Asked by committee chairwoman Meg Hillier if there were funding “gaps”, he replied: “There are very clearly substantilal pressures and it doesn’t help anybody to try and pretend that there aren’t.
“In 2018/19, in real terms, NHS spending is going to go down - 10 years after Lehman brothers and austerity began.”
Earlier, Sarah Wollaston, the Tory chairwoman of the Health Select Committee defended Stevens after the Times reported that he was being blamed by No.10 aides for not being “responsive” or “enthusiastic” enough.
At one point in his evidence, Stevens even pointedly replied to the “enthusiastic” criticism.
Asked by an SNP MP Phil Boswell about £5bn cuts to social care funding, he replied: “I’ve been running a little campaign against doing that…enthusiastically I might add.”
The PM’s official spokeswoman rejected the Times report. “We have confidence in Simon Stevens and the job he’s doing,” she said.
“The important thing is that we are working with him and the team on what we need to do to deal with the challenges that we are facing. I don’t recognise at all the stories that were in some bits of the British media this morning about a suggestion that we don’t, or that there are tensions.”
Also giving evidence to MPs earlier, NHS Providers chief Chris Hopson said: ‘No, we don’t believe the NHS has got all the money it needs to deliver what it’s being asked to.”

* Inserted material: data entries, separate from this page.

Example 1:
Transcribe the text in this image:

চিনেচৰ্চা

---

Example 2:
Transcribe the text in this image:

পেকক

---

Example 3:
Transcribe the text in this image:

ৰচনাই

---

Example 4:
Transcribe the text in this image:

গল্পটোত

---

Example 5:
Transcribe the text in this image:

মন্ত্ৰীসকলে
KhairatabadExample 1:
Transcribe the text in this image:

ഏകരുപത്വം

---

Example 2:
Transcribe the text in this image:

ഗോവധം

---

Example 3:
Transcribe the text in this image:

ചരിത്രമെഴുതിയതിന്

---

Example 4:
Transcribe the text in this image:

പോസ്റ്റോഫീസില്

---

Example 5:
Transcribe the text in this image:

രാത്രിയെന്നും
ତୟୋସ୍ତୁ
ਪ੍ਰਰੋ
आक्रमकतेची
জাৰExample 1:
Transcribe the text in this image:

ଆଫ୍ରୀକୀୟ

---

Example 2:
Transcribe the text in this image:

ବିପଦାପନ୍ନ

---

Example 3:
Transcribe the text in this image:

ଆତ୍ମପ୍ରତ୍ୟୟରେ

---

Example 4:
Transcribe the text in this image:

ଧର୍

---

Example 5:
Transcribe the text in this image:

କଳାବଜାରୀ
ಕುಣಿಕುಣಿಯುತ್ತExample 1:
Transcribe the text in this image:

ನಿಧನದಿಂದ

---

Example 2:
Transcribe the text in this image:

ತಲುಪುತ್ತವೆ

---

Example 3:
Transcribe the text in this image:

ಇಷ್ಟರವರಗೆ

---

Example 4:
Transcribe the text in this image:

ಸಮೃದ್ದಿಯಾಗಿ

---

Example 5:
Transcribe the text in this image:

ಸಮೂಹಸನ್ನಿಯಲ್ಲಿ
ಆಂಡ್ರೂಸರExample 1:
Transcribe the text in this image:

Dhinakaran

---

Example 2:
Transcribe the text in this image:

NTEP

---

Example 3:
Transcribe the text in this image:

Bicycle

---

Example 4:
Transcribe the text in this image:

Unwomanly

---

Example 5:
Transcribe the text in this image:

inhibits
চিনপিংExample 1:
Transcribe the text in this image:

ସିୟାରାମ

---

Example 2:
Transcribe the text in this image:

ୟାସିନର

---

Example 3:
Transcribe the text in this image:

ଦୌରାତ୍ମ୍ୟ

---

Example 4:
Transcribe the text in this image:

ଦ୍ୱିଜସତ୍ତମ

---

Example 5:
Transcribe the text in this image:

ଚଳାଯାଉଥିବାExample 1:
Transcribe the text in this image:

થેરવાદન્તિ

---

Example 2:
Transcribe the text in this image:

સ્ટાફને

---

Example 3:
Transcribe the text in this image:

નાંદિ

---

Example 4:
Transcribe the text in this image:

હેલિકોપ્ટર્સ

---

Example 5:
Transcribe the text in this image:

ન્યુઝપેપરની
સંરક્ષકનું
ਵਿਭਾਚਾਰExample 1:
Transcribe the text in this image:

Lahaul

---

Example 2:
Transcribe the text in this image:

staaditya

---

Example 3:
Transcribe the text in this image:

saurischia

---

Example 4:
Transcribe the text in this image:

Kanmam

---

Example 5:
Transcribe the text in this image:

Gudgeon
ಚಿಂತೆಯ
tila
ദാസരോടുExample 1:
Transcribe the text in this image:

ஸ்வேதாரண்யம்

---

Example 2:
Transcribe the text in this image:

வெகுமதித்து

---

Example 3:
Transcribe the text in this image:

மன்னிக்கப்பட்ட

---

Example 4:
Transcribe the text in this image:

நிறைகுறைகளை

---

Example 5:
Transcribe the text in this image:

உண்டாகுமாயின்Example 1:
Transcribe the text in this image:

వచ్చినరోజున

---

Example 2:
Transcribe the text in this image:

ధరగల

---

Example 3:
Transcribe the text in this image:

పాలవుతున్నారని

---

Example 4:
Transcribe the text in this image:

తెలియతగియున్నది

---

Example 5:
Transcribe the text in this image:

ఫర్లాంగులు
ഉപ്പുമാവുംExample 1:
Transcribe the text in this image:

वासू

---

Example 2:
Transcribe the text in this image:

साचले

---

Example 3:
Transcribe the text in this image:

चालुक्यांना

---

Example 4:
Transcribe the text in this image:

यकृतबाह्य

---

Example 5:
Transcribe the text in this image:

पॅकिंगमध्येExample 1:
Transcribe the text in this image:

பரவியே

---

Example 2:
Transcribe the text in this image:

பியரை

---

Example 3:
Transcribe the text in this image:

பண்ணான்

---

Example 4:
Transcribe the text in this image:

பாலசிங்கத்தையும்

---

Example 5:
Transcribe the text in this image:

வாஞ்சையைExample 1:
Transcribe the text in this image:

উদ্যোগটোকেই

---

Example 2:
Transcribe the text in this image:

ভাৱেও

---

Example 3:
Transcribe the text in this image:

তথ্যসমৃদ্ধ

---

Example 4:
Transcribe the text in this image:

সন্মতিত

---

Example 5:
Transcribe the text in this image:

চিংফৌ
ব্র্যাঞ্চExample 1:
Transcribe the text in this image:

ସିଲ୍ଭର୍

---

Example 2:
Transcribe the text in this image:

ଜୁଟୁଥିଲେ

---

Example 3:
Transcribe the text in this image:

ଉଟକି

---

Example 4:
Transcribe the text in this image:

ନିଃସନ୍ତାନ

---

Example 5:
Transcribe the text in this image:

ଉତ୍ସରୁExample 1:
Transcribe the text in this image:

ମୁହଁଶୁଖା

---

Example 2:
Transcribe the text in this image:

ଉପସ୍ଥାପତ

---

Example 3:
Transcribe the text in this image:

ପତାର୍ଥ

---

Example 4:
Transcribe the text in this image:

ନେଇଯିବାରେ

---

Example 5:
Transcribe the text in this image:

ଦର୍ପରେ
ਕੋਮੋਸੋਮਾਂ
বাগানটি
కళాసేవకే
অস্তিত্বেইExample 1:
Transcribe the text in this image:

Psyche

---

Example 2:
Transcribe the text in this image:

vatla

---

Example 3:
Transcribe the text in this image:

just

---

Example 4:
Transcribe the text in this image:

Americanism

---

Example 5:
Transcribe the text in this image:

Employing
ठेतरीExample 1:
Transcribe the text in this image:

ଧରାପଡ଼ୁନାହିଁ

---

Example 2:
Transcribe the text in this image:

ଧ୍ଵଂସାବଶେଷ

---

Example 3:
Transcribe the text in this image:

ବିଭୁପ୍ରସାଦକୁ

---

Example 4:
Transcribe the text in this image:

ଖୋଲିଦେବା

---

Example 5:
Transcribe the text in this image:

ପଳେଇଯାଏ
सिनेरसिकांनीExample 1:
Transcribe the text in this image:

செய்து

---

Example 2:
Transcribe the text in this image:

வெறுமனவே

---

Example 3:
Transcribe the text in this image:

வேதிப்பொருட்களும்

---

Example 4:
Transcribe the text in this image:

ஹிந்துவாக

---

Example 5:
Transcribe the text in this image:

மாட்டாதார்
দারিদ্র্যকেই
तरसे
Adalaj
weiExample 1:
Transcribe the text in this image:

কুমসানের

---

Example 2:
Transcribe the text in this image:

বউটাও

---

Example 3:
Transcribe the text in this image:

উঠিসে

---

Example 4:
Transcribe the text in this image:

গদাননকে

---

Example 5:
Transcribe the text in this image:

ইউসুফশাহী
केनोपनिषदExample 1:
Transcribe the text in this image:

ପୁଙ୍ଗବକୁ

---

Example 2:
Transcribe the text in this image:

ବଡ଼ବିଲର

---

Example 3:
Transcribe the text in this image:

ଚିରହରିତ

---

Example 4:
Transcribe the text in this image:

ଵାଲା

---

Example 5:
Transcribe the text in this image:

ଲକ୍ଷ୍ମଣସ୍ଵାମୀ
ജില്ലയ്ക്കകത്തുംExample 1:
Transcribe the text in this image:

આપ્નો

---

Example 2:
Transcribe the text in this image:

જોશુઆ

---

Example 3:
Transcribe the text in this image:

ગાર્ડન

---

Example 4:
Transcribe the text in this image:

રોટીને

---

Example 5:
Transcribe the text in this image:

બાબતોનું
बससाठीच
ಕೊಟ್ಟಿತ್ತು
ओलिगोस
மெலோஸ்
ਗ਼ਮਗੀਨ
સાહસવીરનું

Appearing alongside Stevens, Department of Health permanent secretary Chris Wormald tried to defend the Government’s funding position, saying that it was indeed delivering on a general election pledge to give the NHS the £10bn.
But Stevens said it would be wrong to “conflate” or “gloss together” different spending pledges, and pointed out he had asked for much more from former PM David Cameron and Chancellor George Osborne.
Former minister David Laws has claimed that Stevens made clear to Downing Street he needed an extra £15bn or £16bn over 5 years but No 10’s reaction was: “You’ve got to be joking.”
The NHS has also been asked to find £22bn in savings by 2020, a figure several senior clinicians believe is unachievable.
Stevens went on to say that: “We are spending 30 per cent less per person on our health service than the Germans are.”
Insiders have claimed that May has in the past chided NHS bosses for failing to cut costs the way she had at the Home Office.
Stevens hit back: “We can’t change ageing Britain...We are quite different from the criminal justice system.”
In another dig at the Government, he highlighted that £4bn of the NHS’s capital budgets - normally used for building projects - had been raided to prop up day-to-day spending.
‘We are not robbing Peter to pay Paul. We are robbing Paul to pay Paul,” he said.
Stevens had irritated No.10 by calling for the ‘triple lock’ - that guarantees pensions to rise - to be used to help fund social care. But he repeated his call in his evidence to the Select Committee.
And the NHS Chief Executive signalled that he would resume his call for more money with a revised version of his ‘five-year plan’ in the spring.
Labour’s Shadow Health Secretary was quick to seize on the NHS chief’s combative performance.
But a former Treasury permanent secretary Sir Nick Macpherson suggested Stevens was wrong to keep demanding resources.
After the evidence, Ashworth wrote to the PM to ask her to respond to each of Stevens’ points in turn.